Nothing in the film is what it seems, starting with the names of the protagonists. The masculine-sounding Pinky is a suspended Haryana cop, while Sandeep is Sandy Walia, an upper-class achiever, with questionable business ethics.
The film begins with a terrific sequence of men in a Land Cruiser, careening down the Delhi highway, talking about women. At one point, they discuss, what kind of a man wears pink. Pinky, who can be both tough and tender, shows us the possibilities of the colour.
The film had solid performances, especially by Parineeti Chopra and a climax, that was both. stinging and satisfying.
number 3: ‘83 Bollywood Movie.
’83 is a skillfully orchestrated crowd-pleaser. Director Kabir Khan takes a rousing story of an underdog team and cranks up the emotions, delivering an irresistible concoction of cricket, nostalgia and patriotism.

And at the centre of it, is a remarkable performance by Ranveer Singh, who disappears into the role of team captain Kapil Dev. This is a film that inspires us to dare greatly. And also insist, that we come back into theatres.
Cheering, weeping and clapping with strangers, as the Indian team picked up the World Cup, was one of my favorite movie experiences of the year.
number 2: Sardar Udham
The last forty minutes or so of Sardar Udham, count as the finest filmmaking in the country in years. Director Shoojit Sircar and actor Vicky Kaushal, wholly immerse us into the violence of the Jallianwala Bagh massacre.

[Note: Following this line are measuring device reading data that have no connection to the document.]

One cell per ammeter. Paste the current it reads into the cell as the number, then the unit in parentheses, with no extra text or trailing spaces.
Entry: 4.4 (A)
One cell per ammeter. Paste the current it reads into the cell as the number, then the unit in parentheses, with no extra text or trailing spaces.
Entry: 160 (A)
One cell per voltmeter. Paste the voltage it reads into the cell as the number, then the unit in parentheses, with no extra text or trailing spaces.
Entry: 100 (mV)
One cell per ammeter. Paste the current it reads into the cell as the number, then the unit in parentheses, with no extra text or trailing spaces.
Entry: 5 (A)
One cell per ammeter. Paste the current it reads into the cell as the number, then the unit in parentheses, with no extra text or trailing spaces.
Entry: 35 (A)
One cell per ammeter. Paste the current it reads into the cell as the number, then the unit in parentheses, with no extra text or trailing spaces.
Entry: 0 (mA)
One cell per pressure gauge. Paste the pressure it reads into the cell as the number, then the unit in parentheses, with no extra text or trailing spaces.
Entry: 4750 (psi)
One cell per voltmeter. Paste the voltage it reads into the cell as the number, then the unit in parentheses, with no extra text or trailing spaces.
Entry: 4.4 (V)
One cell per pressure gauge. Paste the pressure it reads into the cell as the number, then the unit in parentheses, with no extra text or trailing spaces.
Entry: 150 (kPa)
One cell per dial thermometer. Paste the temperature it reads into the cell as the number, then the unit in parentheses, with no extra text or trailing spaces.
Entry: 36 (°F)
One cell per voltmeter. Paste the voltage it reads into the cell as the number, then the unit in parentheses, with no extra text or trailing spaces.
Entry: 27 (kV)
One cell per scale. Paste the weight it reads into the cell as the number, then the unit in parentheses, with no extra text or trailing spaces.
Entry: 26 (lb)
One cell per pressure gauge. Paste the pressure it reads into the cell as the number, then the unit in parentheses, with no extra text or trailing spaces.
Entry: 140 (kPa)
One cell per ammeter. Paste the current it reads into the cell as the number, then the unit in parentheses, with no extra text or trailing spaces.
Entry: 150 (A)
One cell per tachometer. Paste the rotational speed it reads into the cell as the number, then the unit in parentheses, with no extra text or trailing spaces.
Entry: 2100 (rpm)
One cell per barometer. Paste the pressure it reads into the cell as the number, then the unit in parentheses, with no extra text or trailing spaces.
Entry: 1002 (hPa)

We see open wounds, a severed hand, children dead and bleeding. Udham trips on bodies and bullet shells and cries into the night: ‘Koi zinda hai’. It is the heart of darkness, done with such precision and skill, that it renders you speechless.
The film is a dramatized telling of the life of a man, about whom little is known, except that in 1940, he assassinated Sir Michael O’ Dwyer, who was the Lieutenant Governor of Punjab, at the time of the Jallianwala Bagh genocide.
Despite long stretches that are inert, the film lands a punch to the gut. And the world building, DOP Avik Mukhopadhyay, production designer Mansi Dhruv Mehta and international production designer, Dmitrii Malich, is immaculate.
The film also shows us, what genuine patriotism looks like.
number 1: Geeli Pucchi :
Geeli Pucchi, from the anthology Ajeeb Dastaans. Geeli Pucchi means wet pappy.

Neeraj Ghaywan’s short film, is about the hesitant relationship between two women, in a small town in North India.
Bharti Mandal, who is female, Dalit and gay. Which means she is marginalized three times over. And Priya Sharma, an upper-caste, more affluent married woman. Neeraj and writer Sumit Saxena create a layered story, which keeps twisting with exquisite subtlety.
And Konkona Sen Sharma, as Bharti, delivers the performance of the year. The superb use of a steel mug encapsulates the complex emotions embedded in the story, loneliness, desire, resentment and revenge.
Geeli Pucchi is absolutely terrific storytelling. Special mention: Seema Pahwa’s, Ram Prasad ki Tehrvi,
a compassionate gaze, at the drama of the great Indian family.